Count the lines of the listing below that contain the string "name". Give only the number.

Extracted records
/---

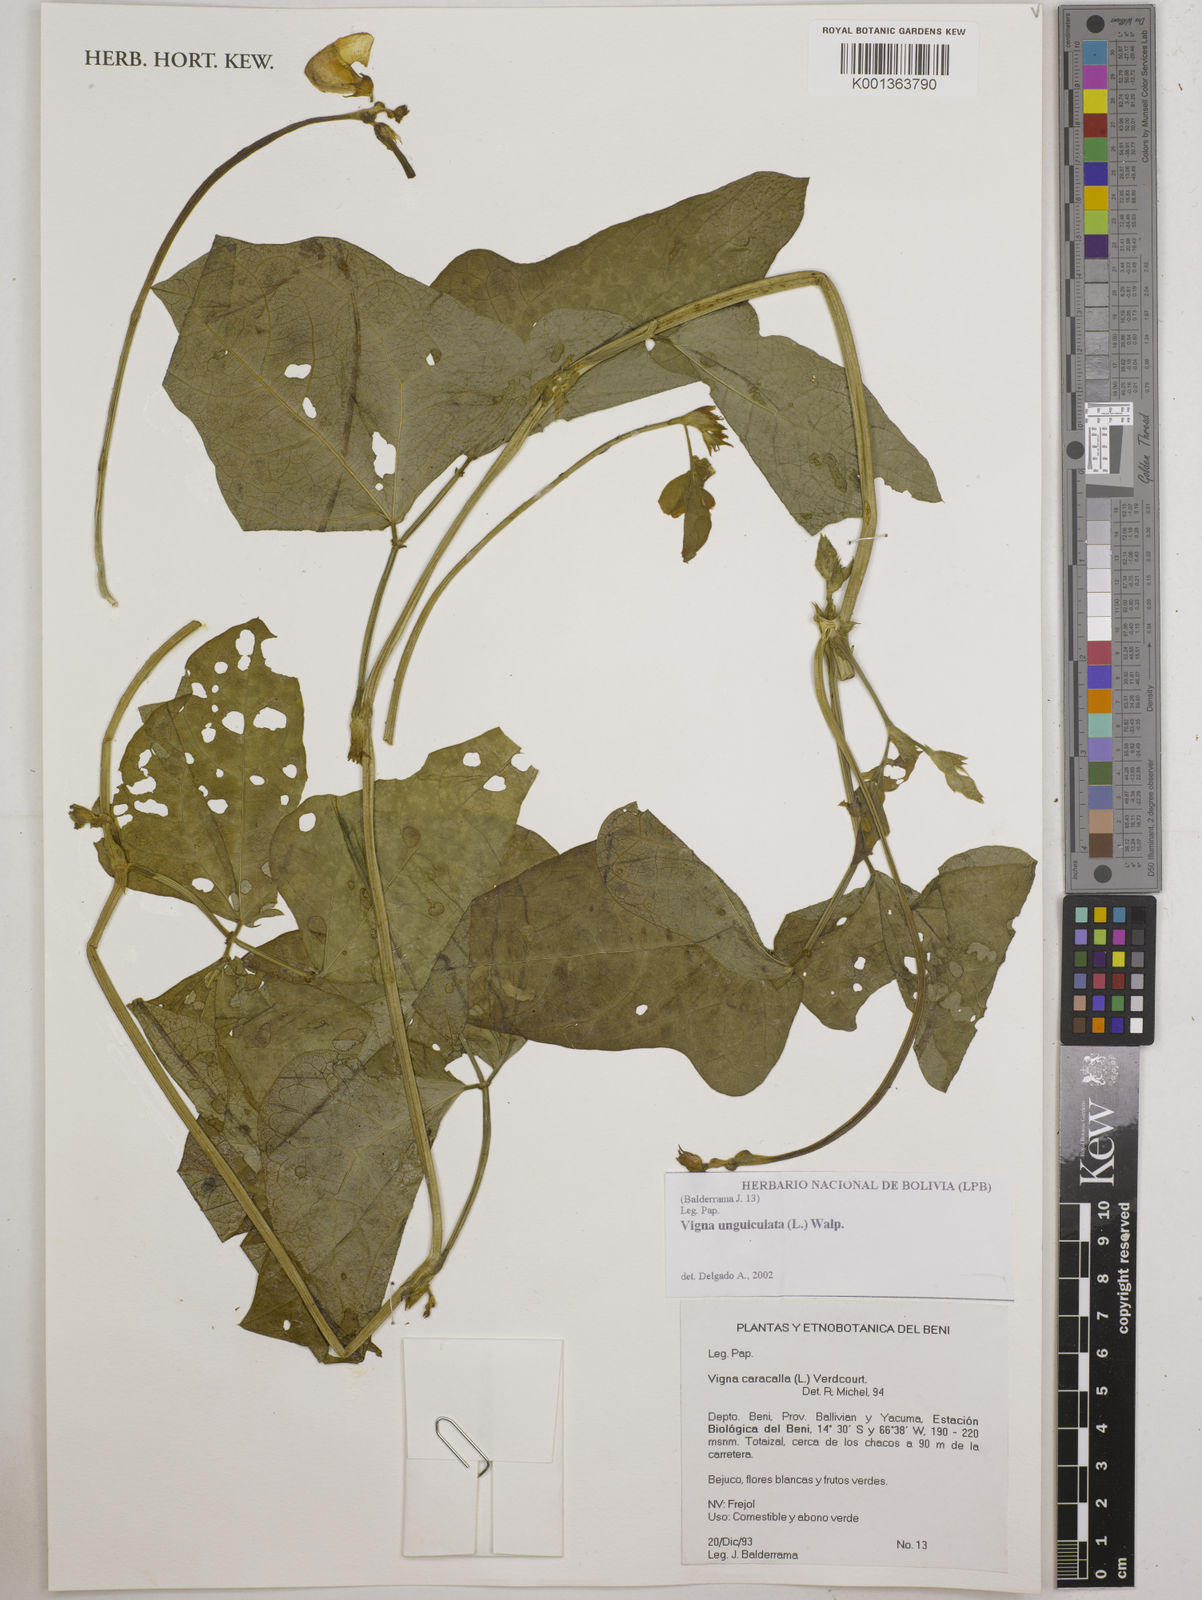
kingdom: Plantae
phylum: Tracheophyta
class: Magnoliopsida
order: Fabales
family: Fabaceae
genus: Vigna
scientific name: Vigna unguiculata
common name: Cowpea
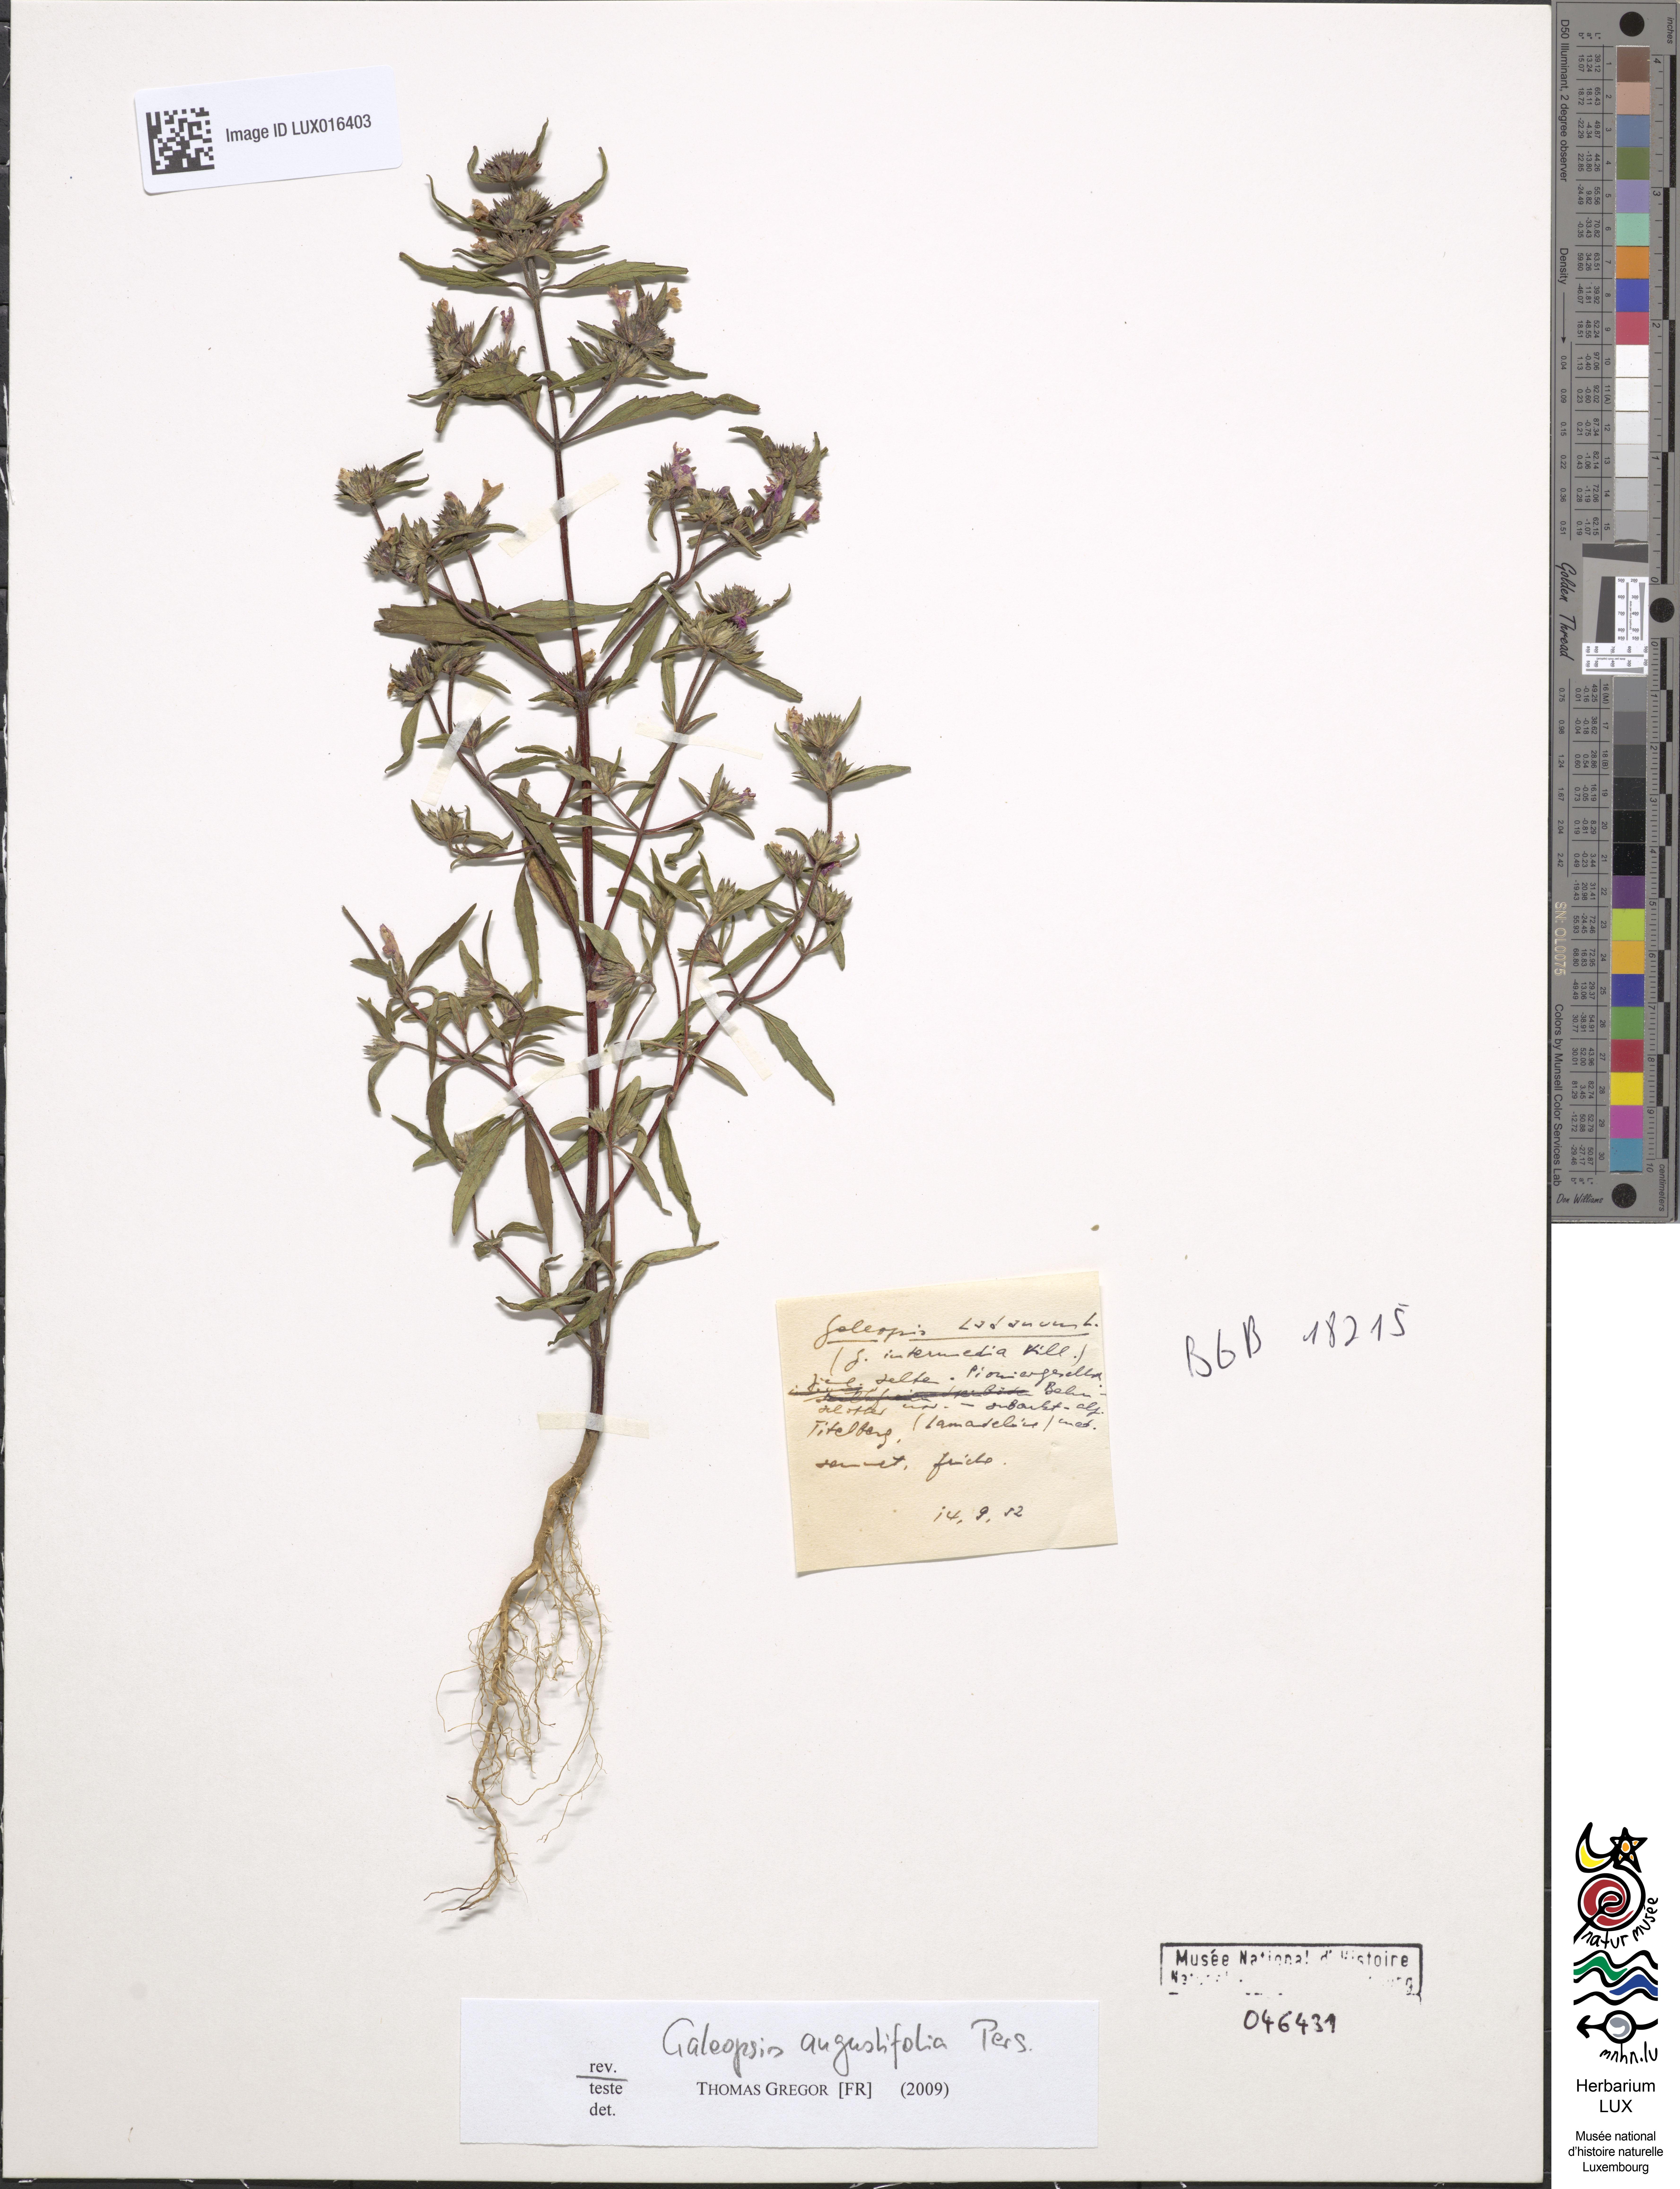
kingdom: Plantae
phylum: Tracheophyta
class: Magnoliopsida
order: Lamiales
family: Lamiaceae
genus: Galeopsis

\---
/---

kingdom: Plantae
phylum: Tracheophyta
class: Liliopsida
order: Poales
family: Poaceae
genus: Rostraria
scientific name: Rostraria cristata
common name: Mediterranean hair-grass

\---
/---

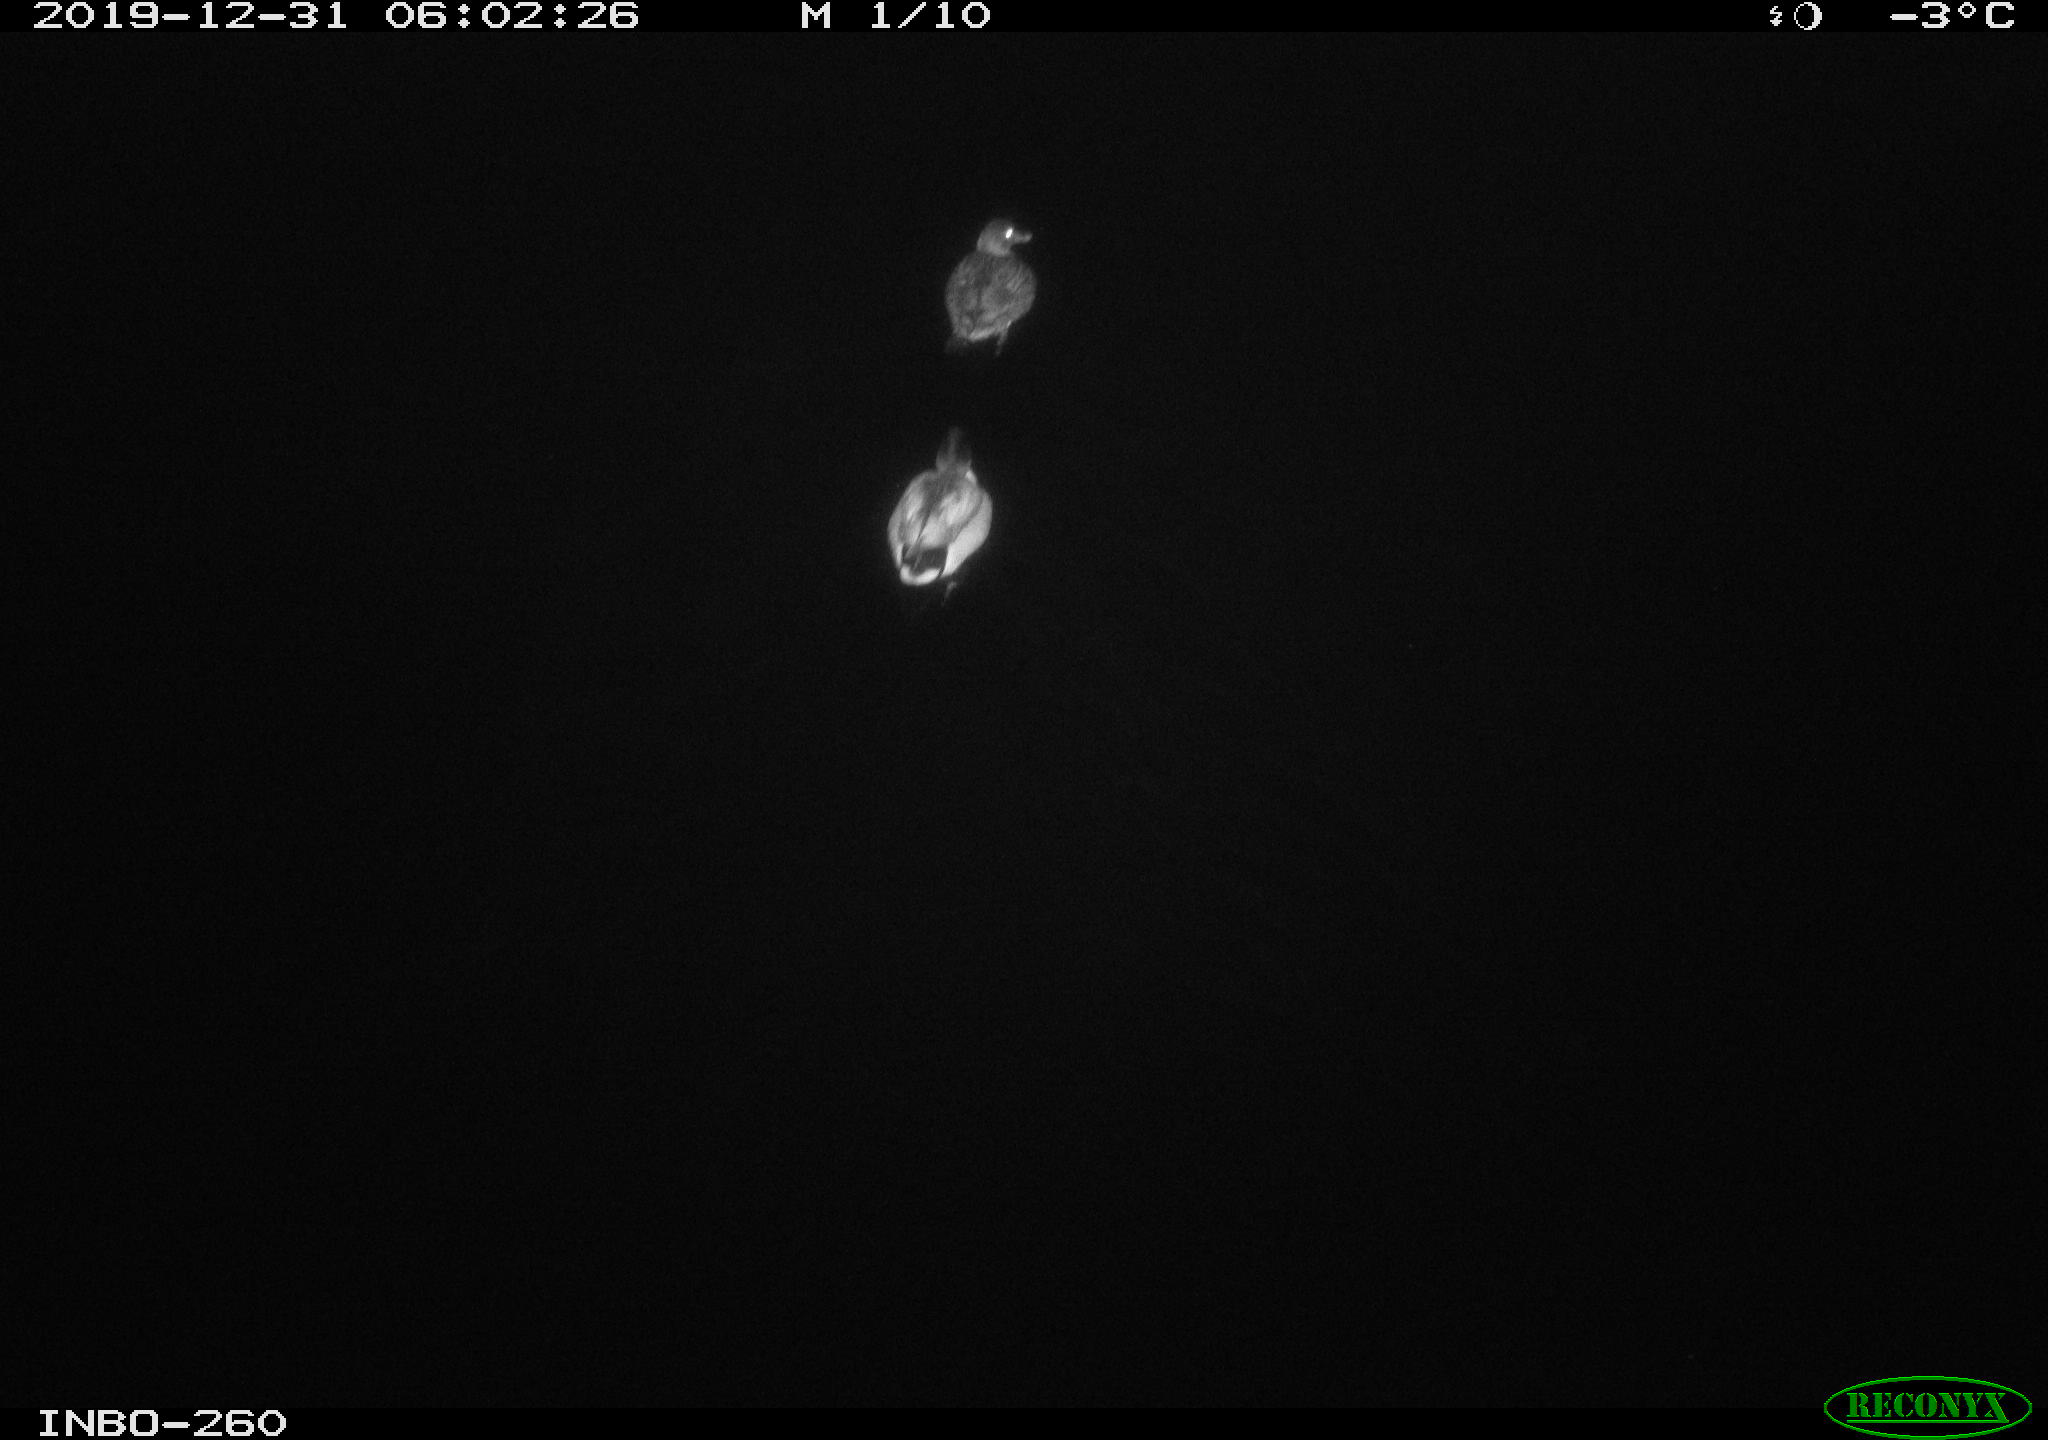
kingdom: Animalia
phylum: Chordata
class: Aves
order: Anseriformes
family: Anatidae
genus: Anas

\---

◆ Final result ◆
4